◆ **TASK REQUIREMENTS**:
Pick each line containing the word "input" out of the data below.

Segment Open

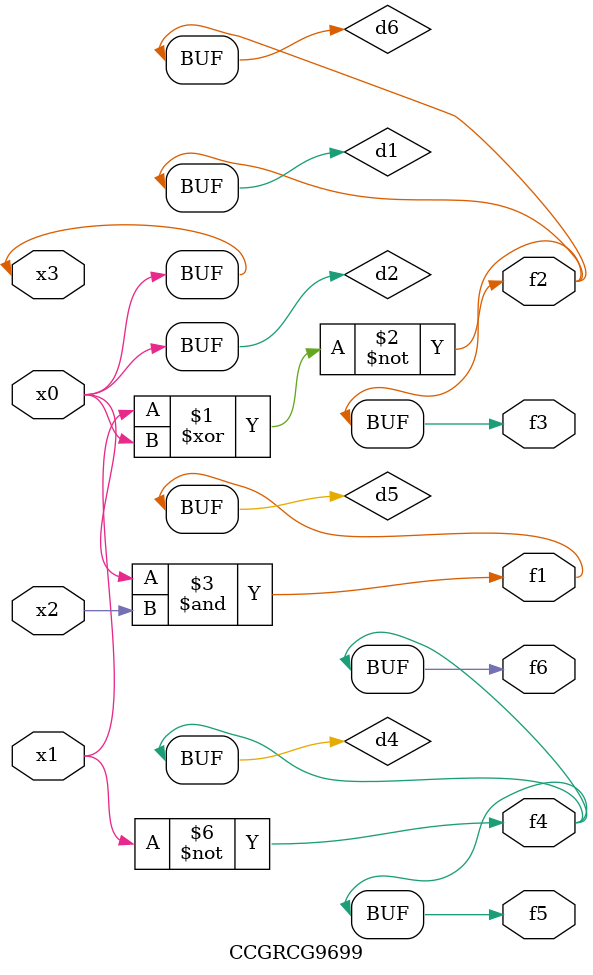
<source format=v>
module CCGRCG9699(
	input x0, x1, x2, x3,
	output f1, f2, f3, f4, f5, f6
);

	wire d1, d2, d3, d4, d5, d6;

	xnor (d1, x1, x3);
	buf (d2, x0, x3);
	nand (d3, x0, x2);
	not (d4, x1);
	nand (d5, d3);
	or (d6, d1);
	assign f1 = d5;
	assign f2 = d6;
	assign f3 = d6;
	assign f4 = d4;
	assign f5 = d4;
	assign f6 = d4;
endmodule

</source>
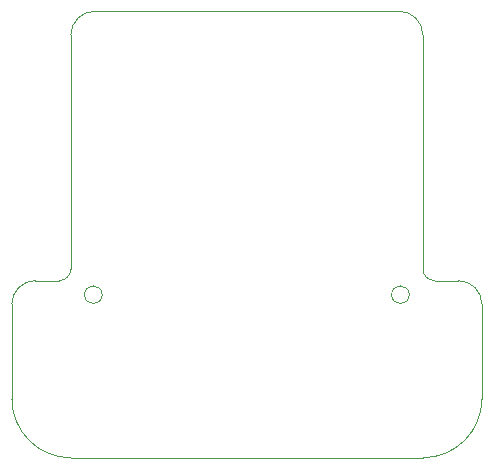
<source format=gm1>
G04*
G04 #@! TF.GenerationSoftware,Altium Limited,Altium Designer,22.8.2 (66)*
G04*
G04 Layer_Color=16711935*
%FSLAX44Y44*%
%MOMM*%
G71*
G04*
G04 #@! TF.SameCoordinates,03C31CE9-7C2E-41FB-898D-559C101E88B0*
G04*
G04*
G04 #@! TF.FilePolarity,Positive*
G04*
G01*
G75*
%ADD21C,0.0127*%
D21*
X20064Y150063D02*
G03*
X63Y130063I0J-20000D01*
G01*
X63Y50064D02*
G03*
X50064Y63I50000J0D01*
G01*
X40064Y150063D02*
G03*
X50064Y160063I0J10000D01*
G01*
X70064Y378064D02*
G03*
X50064Y358064I0J-20000D01*
G01*
X76564Y138063D02*
G03*
X76564Y138063I-7500J0D01*
G01*
X348064Y63D02*
G03*
X398064Y50064I0J50000D01*
G01*
X336563Y138063D02*
G03*
X336563Y138063I-7500J0D01*
G01*
X398064Y130063D02*
G03*
X378064Y150063I-20000J0D01*
G01*
X348064Y160063D02*
G03*
X358064Y150063I10000J0D01*
G01*
X348064Y358064D02*
G03*
X328064Y378064I-20000J0D01*
G01*
X63Y50064D02*
Y130063D01*
X20064Y150063D02*
X40064D01*
X50064Y160063D02*
Y358064D01*
Y63D02*
X348064D01*
X398064Y50064D02*
Y130063D01*
X358064Y150063D02*
X378064D01*
X348064Y160063D02*
Y358064D01*
X70064Y378064D02*
X328064D01*
M02*

</source>
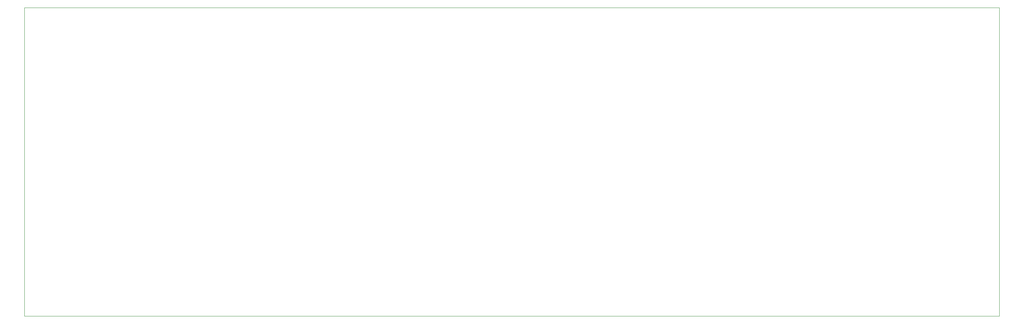
<source format=gm1>
G04 #@! TF.GenerationSoftware,KiCad,Pcbnew,5.1.4-e60b266~84~ubuntu18.04.1*
G04 #@! TF.CreationDate,2019-10-31T22:25:58+05:30*
G04 #@! TF.ProjectId,WemosClock,57656d6f-7343-46c6-9f63-6b2e6b696361,rev?*
G04 #@! TF.SameCoordinates,Original*
G04 #@! TF.FileFunction,Profile,NP*
%FSLAX46Y46*%
G04 Gerber Fmt 4.6, Leading zero omitted, Abs format (unit mm)*
G04 Created by KiCad (PCBNEW 5.1.4-e60b266~84~ubuntu18.04.1) date 2019-10-31 22:25:58*
%MOMM*%
%LPD*%
G04 APERTURE LIST*
%ADD10C,0.050000*%
G04 APERTURE END LIST*
D10*
X42952766Y-109996030D02*
X58952766Y-109996030D01*
X269954796Y-107995628D02*
X269951939Y-109998520D01*
X58952766Y-109996030D02*
X269951939Y-109998520D01*
X42957813Y-38000346D02*
X42952766Y-109996030D01*
X253953751Y-38003545D02*
X269953522Y-38000077D01*
X269953522Y-38000077D02*
X269954796Y-107995628D01*
X42957813Y-38000346D02*
X253953751Y-38003545D01*
M02*

</source>
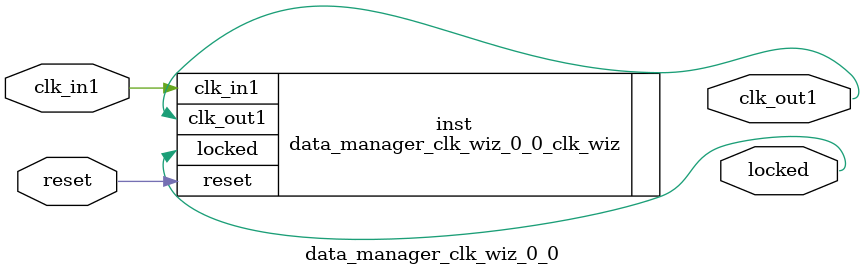
<source format=v>


`timescale 1ps/1ps

(* CORE_GENERATION_INFO = "data_manager_clk_wiz_0_0,clk_wiz_v6_0_11_0_0,{component_name=data_manager_clk_wiz_0_0,use_phase_alignment=true,use_min_o_jitter=false,use_max_i_jitter=false,use_dyn_phase_shift=false,use_inclk_switchover=false,use_dyn_reconfig=false,enable_axi=0,feedback_source=FDBK_AUTO,PRIMITIVE=MMCM,num_out_clk=1,clkin1_period=10.000,clkin2_period=10.000,use_power_down=false,use_reset=true,use_locked=true,use_inclk_stopped=false,feedback_type=SINGLE,CLOCK_MGR_TYPE=NA,manual_override=false}" *)

module data_manager_clk_wiz_0_0 
 (
  // Clock out ports
  output        clk_out1,
  // Status and control signals
  input         reset,
  output        locked,
 // Clock in ports
  input         clk_in1
 );

  data_manager_clk_wiz_0_0_clk_wiz inst
  (
  // Clock out ports  
  .clk_out1(clk_out1),
  // Status and control signals               
  .reset(reset), 
  .locked(locked),
 // Clock in ports
  .clk_in1(clk_in1)
  );

endmodule

</source>
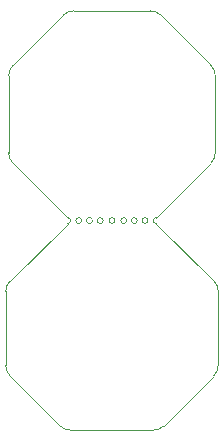
<source format=gm1>
G04 #@! TF.GenerationSoftware,KiCad,Pcbnew,8.0.9-8.0.9-0~ubuntu20.04.1*
G04 #@! TF.CreationDate,2025-06-13T22:30:39+01:00*
G04 #@! TF.ProjectId,ch32-breakout,63683332-2d62-4726-9561-6b6f75742e6b,rev?*
G04 #@! TF.SameCoordinates,Original*
G04 #@! TF.FileFunction,Profile,NP*
%FSLAX46Y46*%
G04 Gerber Fmt 4.6, Leading zero omitted, Abs format (unit mm)*
G04 Created by KiCad (PCBNEW 8.0.9-8.0.9-0~ubuntu20.04.1) date 2025-06-13 22:30:39*
%MOMM*%
%LPD*%
G01*
G04 APERTURE LIST*
G04 #@! TA.AperFunction,Profile*
%ADD10C,0.050000*%
G04 #@! TD*
G04 APERTURE END LIST*
D10*
X97750002Y-66249998D02*
X97750000Y-72750000D01*
X93133883Y-61116117D02*
X97383885Y-65366115D01*
X98000002Y-90750000D02*
X98000002Y-84499998D01*
X97750002Y-72750002D02*
G75*
G02*
X97383885Y-73633885I-1250002J2D01*
G01*
X97633885Y-83616115D02*
G75*
G02*
X98000002Y-84499998I-883885J-883885D01*
G01*
X97633885Y-91633883D02*
X93383885Y-95883885D01*
X88250000Y-78500000D02*
G75*
G02*
X87750000Y-78500000I-250000J0D01*
G01*
X87750000Y-78500000D02*
G75*
G02*
X88250000Y-78500000I250000J0D01*
G01*
X84616117Y-95883883D02*
X80366115Y-91633885D01*
X84866115Y-61116115D02*
G75*
G02*
X85749998Y-60749998I883885J-883885D01*
G01*
X80250000Y-66250000D02*
G75*
G02*
X80616117Y-65366117I1250000J0D01*
G01*
X80616117Y-65366117D02*
X84866115Y-61116115D01*
X85250000Y-78250000D02*
G75*
G02*
X85250000Y-78750000I0J-250000D01*
G01*
X92750000Y-78750000D02*
G75*
G02*
X92750000Y-78250000I0J250000D01*
G01*
X80249998Y-72750002D02*
X80250000Y-66250000D01*
X80366115Y-91633885D02*
G75*
G02*
X79999998Y-90750002I883885J883885D01*
G01*
X97383885Y-65366115D02*
G75*
G02*
X97750002Y-66249998I-883885J-883885D01*
G01*
X80616115Y-73633885D02*
G75*
G02*
X80249998Y-72750002I883885J883885D01*
G01*
X92050000Y-78500000D02*
G75*
G02*
X91550000Y-78500000I-250000J0D01*
G01*
X91550000Y-78500000D02*
G75*
G02*
X92050000Y-78500000I250000J0D01*
G01*
X80366115Y-83616115D02*
X85250000Y-78750000D01*
X87350000Y-78500000D02*
G75*
G02*
X86850000Y-78500000I-250000J0D01*
G01*
X86850000Y-78500000D02*
G75*
G02*
X87350000Y-78500000I250000J0D01*
G01*
X85500000Y-96250000D02*
X92500002Y-96250002D01*
X91150000Y-78500000D02*
G75*
G02*
X90650000Y-78500000I-250000J0D01*
G01*
X90650000Y-78500000D02*
G75*
G02*
X91150000Y-78500000I250000J0D01*
G01*
X79999998Y-84499998D02*
X79999998Y-90750002D01*
X79999998Y-84499998D02*
G75*
G02*
X80366115Y-83616115I1250002J-2D01*
G01*
X85749998Y-60749998D02*
X92250000Y-60750000D01*
X97383885Y-73633885D02*
X92750000Y-78250000D01*
X92250000Y-60750000D02*
G75*
G02*
X93133883Y-61116117I0J-1250000D01*
G01*
X85250000Y-78250000D02*
X80616115Y-73633885D01*
X90250000Y-78500000D02*
G75*
G02*
X89750000Y-78500000I-250000J0D01*
G01*
X89750000Y-78500000D02*
G75*
G02*
X90250000Y-78500000I250000J0D01*
G01*
X93383885Y-95883885D02*
G75*
G02*
X92500002Y-96250002I-883885J883885D01*
G01*
X98000002Y-90750000D02*
G75*
G02*
X97633886Y-91633884I-1250002J0D01*
G01*
X97633885Y-83616115D02*
X92750000Y-78750000D01*
X89250000Y-78500000D02*
G75*
G02*
X88750000Y-78500000I-250000J0D01*
G01*
X88750000Y-78500000D02*
G75*
G02*
X89250000Y-78500000I250000J0D01*
G01*
X86450000Y-78500000D02*
G75*
G02*
X85950000Y-78500000I-250000J0D01*
G01*
X85950000Y-78500000D02*
G75*
G02*
X86450000Y-78500000I250000J0D01*
G01*
X85500000Y-96250000D02*
G75*
G02*
X84616117Y-95883883I0J1250000D01*
G01*
M02*

</source>
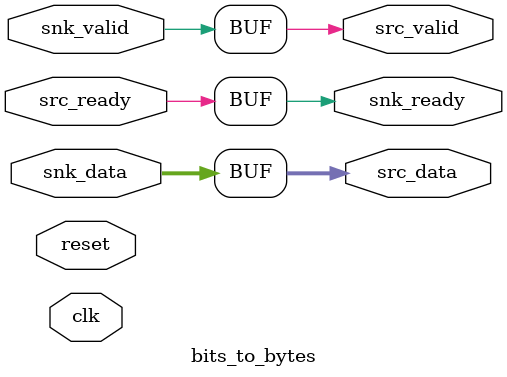
<source format=sv>
module bits_to_bytes
(
	input wire        clk,
	input wire        reset,
	
	input  wire [7:0] snk_data,
	input  wire       snk_valid,
	output wire       snk_ready,
	
	output wire [7:0] src_data,
	output wire       src_valid,
	input  wire       src_ready
);


assign snk_ready = src_ready;
assign src_valid = snk_valid;
assign src_data = snk_data;

endmodule

</source>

Segment Closed

◆ **YOUR RESPONSE**:
	input x0, x1, x2, x3,
  input         reset,
  input         clk_in1
	input wire        clk,
	input wire        reset,
	input  wire [7:0] snk_data,
	input  wire       snk_valid,
	input  wire       src_ready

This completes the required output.